Part Three: Coded telegram

    The most important aspect of comet observation is to measure the positions of the comet. Even if it is lost, the correct positions will often provide enough clues for later recovery. With three separate observations of the same comet at certain intervals the comet's orbit can be determined and it is unlikely that it is mistaken for another comet. Therefore, measurements must be made carefully. Under dim red light of a flashlight covered by red cloth, I recorded each field star very carefully, and then drew that fuzzy object among the stars. Now the observation was complete. I grabbed the notebook which contained the results of my observation and left the telescope behind. When I was about to climb down the ladder, something made me feel uneasy: "Somewhere in the world..."

    All over the world there are a large number of comet hunters competing for the honor of discovery. I could not relax now. Even if you managed to discover something, someone else could have discovered it and beat you only by a second. But I stopped worrying soon. The discovery position of this comet was at declination 38 degrees south, low in the southern sky. It was almost hugging the horizon. A majority of skilful observers outside Japan reside at high latitudes in Europe and this southern comet should not be visible from them. I was rather relieved. Comet hunters are always anxious that there may be someone else somewhere in the world looking at the same comet. Isn't there anyone who is watching this comet?
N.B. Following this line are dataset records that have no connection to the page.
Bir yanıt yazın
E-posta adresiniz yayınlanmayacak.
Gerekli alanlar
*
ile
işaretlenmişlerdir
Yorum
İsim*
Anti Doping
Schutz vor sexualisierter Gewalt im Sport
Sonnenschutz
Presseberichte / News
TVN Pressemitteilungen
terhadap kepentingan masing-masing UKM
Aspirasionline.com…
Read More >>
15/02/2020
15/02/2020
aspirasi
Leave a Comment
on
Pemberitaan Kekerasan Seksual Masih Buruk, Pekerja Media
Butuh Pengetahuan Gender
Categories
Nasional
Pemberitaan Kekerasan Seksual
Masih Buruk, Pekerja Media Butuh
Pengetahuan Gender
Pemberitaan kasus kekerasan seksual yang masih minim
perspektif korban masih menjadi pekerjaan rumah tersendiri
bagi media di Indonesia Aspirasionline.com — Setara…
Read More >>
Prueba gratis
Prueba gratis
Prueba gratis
    There was one person who was staring at this comet, while I was preparing a discovery report. He was watching the sky over a desert in America, halfway around the world. My vague concern was about to become a reality, but there was no way to know it, when I was preparing a repot. I had to hurry. This low altitude comet would sink below the horizon soon. It was close to midnight. The first thing to do would be send a telegram to Tokyo Observatory. Once the discovery had been verified by the observatory, they would be ready to telegraph the news immediately to Copenhagen in Denmark, where the Center for Astronomical Telegrams is located.

    I went back to my room, put all the observational results together, and began writing a telegram message. A discovery telegram uses a world-wide universal format and coding made up of groups of 5 numerals. This message provides all the necessary data of a newly discovered object in a simple and self-explanatory way including its type, brightness, position, and the direction of motion. For example, for the description of the comet's appearance, "7" represents a small disk-like object and "9" means a comet with a tail longer than one degree. A slight error in numerals can create a serious problem. For example, "1" means declination south (the southern hemisphere sky) but "2" represents declination north. Therefore, a little error of putting "1" for "2" causes a significant difference in the object's position. In order to avoid this sort of error, we are expected to add up all the numerals in the message and give the total at the end of the message. I checked the message of the telegram many times. I was overcome with emotion when I thought of this message reaching Tokyo Observatory, then being sent to Copenhagen for distribution all over the world.

    I put the message in my pocket carefully and hurried to the telegraph office through the midnight streets. As soon as I arrived at the office, I wrote on the telegram paper the coded message to report the discovery of a new comet. The message reads:

    "1962, February 4, 23 hours 55 minutes, a new comet was discovered 2 degrees northeast of Zeta Puppis, magnitude 9, southwest motion"

    When just about to leave the telegraph office after sending the message, another disturbing possibility crossed my mind. "Will this telegram reach Copenhagen overnight?"

    You were expected to report the discovery of a new object to Tokyo Observatory. The observatory was located in Musashino, far from the city center and it would take some time for a telegram to be delivered. It was way past 11:00 pm. The new comet would set below the horizon soon. Suddenly, I thought of Mr. Minoru Honda at Kurashiki Observatory. "That's right. I should send a telegram to Kurashiki Observatory. It may reach Kurashiki before it is delivered to Tokyo Observatory." If the discovery was verified by Kurashiki, it would be reported to Tokyo Observatory and then on to Copenhagen.

    I sent a telegram to Mr. Minoru Honda at Kurashiki requesting the confirmation of my discovery. This turned out to be a right decision. The telegram I had sent that night was delivered to Kurashiki during the night. However, a new development rather disconcerting was happening at Lowell Observatory in Arizona.